If you do a google search of this forum for "second chance offer" and this seller, you will see several threads where this is mentioned and exactly what happened has occurred before. As you stated in your first post, the seller doesn't have a great reputation and shill bidding is definitely suspected. That being said, if it's something you really want and you have a specific price at which you'd feel good about your purchase, you could go back to the seller at that number... even if it's lower than your original highest bid. Of course you'd have to make sure of what you were getting and do lots of due diligence.


----------



## theo (Nov 18, 2013)

*My $0.02 worth...*



Beaglemom3 said:


> New development, interested in your opinions.................
> 
> Got a second chance offer.
> 
> ...



I see no info above identifying the "exactly alike property", so I'm unclear on just what is being offered to you as an "alternative" to the (now ended) auction listing. Absent those critical details, my own thoughts follow:

As already discussed at some length in this thread and in other threads, redweek4less seems to be a unreliable timeshare reseller of questionable integrity and competency. Nonetheless, you might still want to run this "offer" to ground. Let's assume just for the moment that they have a different unit at HSH, but still in a week 15. Personally, if the unit size is the same I don't think unit location within HSH matters a whole lot. 
If you are interested in a week 15 at HSH (...I wouldn't be, but YMMV), this is how *I* would proceed:

1. Get a crystal clear statement from this sketchy seller of the specific resort, week number and unit number they allegedly have to offer. With that info in hand, contact HSH directly for confirmation of stated unit size.

2. If the info checks out, offer the seller $4.5k. You are clearly willing to pay that amount; you bid it already. The week is surely worth that much, but not worth much more than about $5k, at least IMnsHO. *BUT*...

3. Tell "redweek4less" that your offer is contingent upon you being allowed to select, pay (and have all funds in the transaction handled and in escrow by) *an independent closing company **of your own choosing*. Personally, I'd recommed JRA Services in FL, but that's entirely your call. Since the seller undoubtedly makes money on the closing too, you might consider "upping" the $4.5k offer by another $300, to cover the seller's "loss" of closing cost profit (...while still using your own closer). If they don't agree, just promptly bail out and bid this sketchy seller "adieu". This seller is (IMnsHO) just too much of a "problem child" to even *consider* proceeding any other way. You may have more tolerance for deceit, delay and incompetence than I possess; the above is really the only way I'd proceed with these particular bozos on any transaction. Then again, I don't buy timeshares on eBay, so my input on the matter, albeit with no other agenda, is purely academic --- to adopt or ignore as you may see fit.
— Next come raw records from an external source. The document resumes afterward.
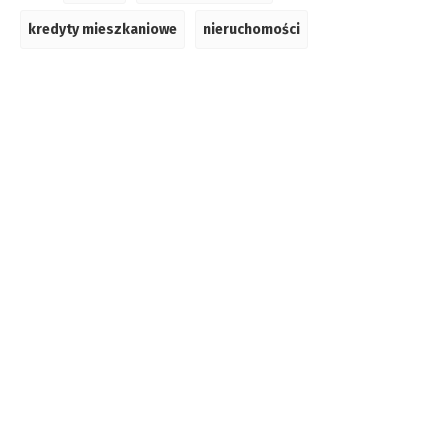
kredyty mieszkaniowe
nieruchomości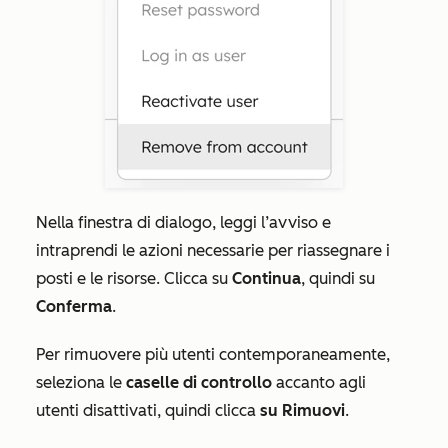
Nella finestra di dialogo, leggi l’avviso e
intraprendi le azioni necessarie per riassegnare i
posti e le risorse. Clicca su
Continua
, quindi su
Conferma
.
Per rimuovere più utenti contemporaneamente,
seleziona le
caselle di controllo
accanto agli
utenti disattivati, quindi clicca
su Rimuovi
.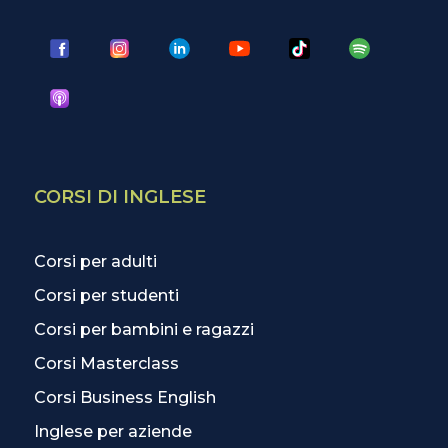
CORSI DI INGLESE
Corsi per adulti
Corsi per studenti
Corsi per bambini e ragazzi
Corsi Masterclass
Corsi Business English
Inglese per aziende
Just my own subjective and personal views, advice and opinions --- you asked.


----------



## Beaglemom3 (Nov 18, 2013)

Thank you one and all. Best advice, opinions and input - ever.

I wanted to hear from others as I wanted to see if I was trying to make sense out of nonsense.

I'm savvy enough to understand some of the inner workings of buying on the secondary market, but this was a new one for me.

Think I'll pass.

Close, but no cigar.

Thanks again.


----------